Finalmente un film che avrei voglia di rivedere una seconda volta. The Apprentice di Ali Abbasi è passato, con merito, nel concorso principale.

Protagonista è un giovane Donald Trump (Sebastian Stan nella parte e misurato), durante i primi anni della sua scalata imprenditoriale. L’apprendistato del titolo è quello che il giovane Trump fa con l’avvocato di successo Roy Cohan (un glaciale ma anche commovente Jeremy Strong). È proprio lui che fa da mentore portando il futuro presidente nei salotti esclusivi del potere, quelli in cui corruzione e decisioni politiche andavano a braccetto negli anni 70. E questo connubio si comprende molto bene, grazie a un ottimo ritmo e a una scrittura efficace e senza sbavature. Il film di Abbasi è tutto lì, nella sceneggiatura. Anzi, no. C’è anche una bellissima scenografia, siamo immersi nella New York di quegli anni e sembra davvero un film di quell’epoca, molto preciso e rigoroso in ogni minimo dettaglio. Lontano dalle ricostruzioni un po’ kitsch e fasulle di Tarantino.

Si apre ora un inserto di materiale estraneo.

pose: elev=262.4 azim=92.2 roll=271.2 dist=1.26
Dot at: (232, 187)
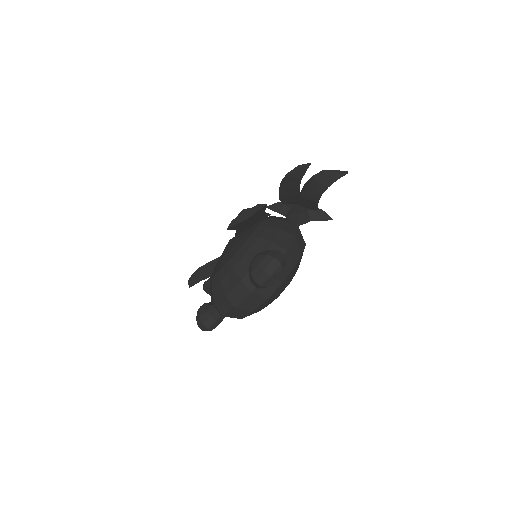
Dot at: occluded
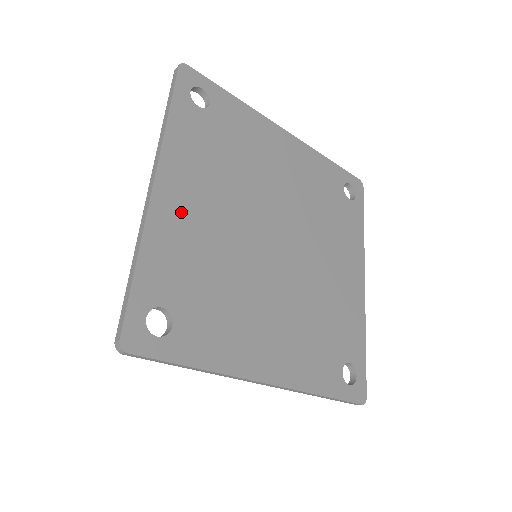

Cosa ne emerge? Il personaggio che possiamo immaginare: tutto ego, sete di potere e nessuno scrupolo. Ma non è tanto il personaggio in sé a stupire e interessare (il regista si basa su materiale conosciuto e ne esce un ritratto fedele del personaggio), quanto il rapporto tra Trump e l’avvocato. Il fulcro dell’opera sta proprio qui e la parabola di questa “amicizia” è costruita benissimo. Lo stesso Strong, in una recente intervista, ha così descritto il film: «Questo film ha una trama tipo quella di Un uomo da marciapiede. In realtà io lo vedo come una storia d’amore. Una storia d’amore platonica tra insegnante e allievo, riproposta da questi due uomini dei quartieri poveri che aspiravano alla Fifth Avenue».

Ultima nota di merito per Maria Bakalova, che nel film interpreta la prima moglie di Trump, una Ivana Trump forte e indipendente che riesce a tenere testa all’imprenditore.

  • È un film che mantiene quello che promette. Da rivedere.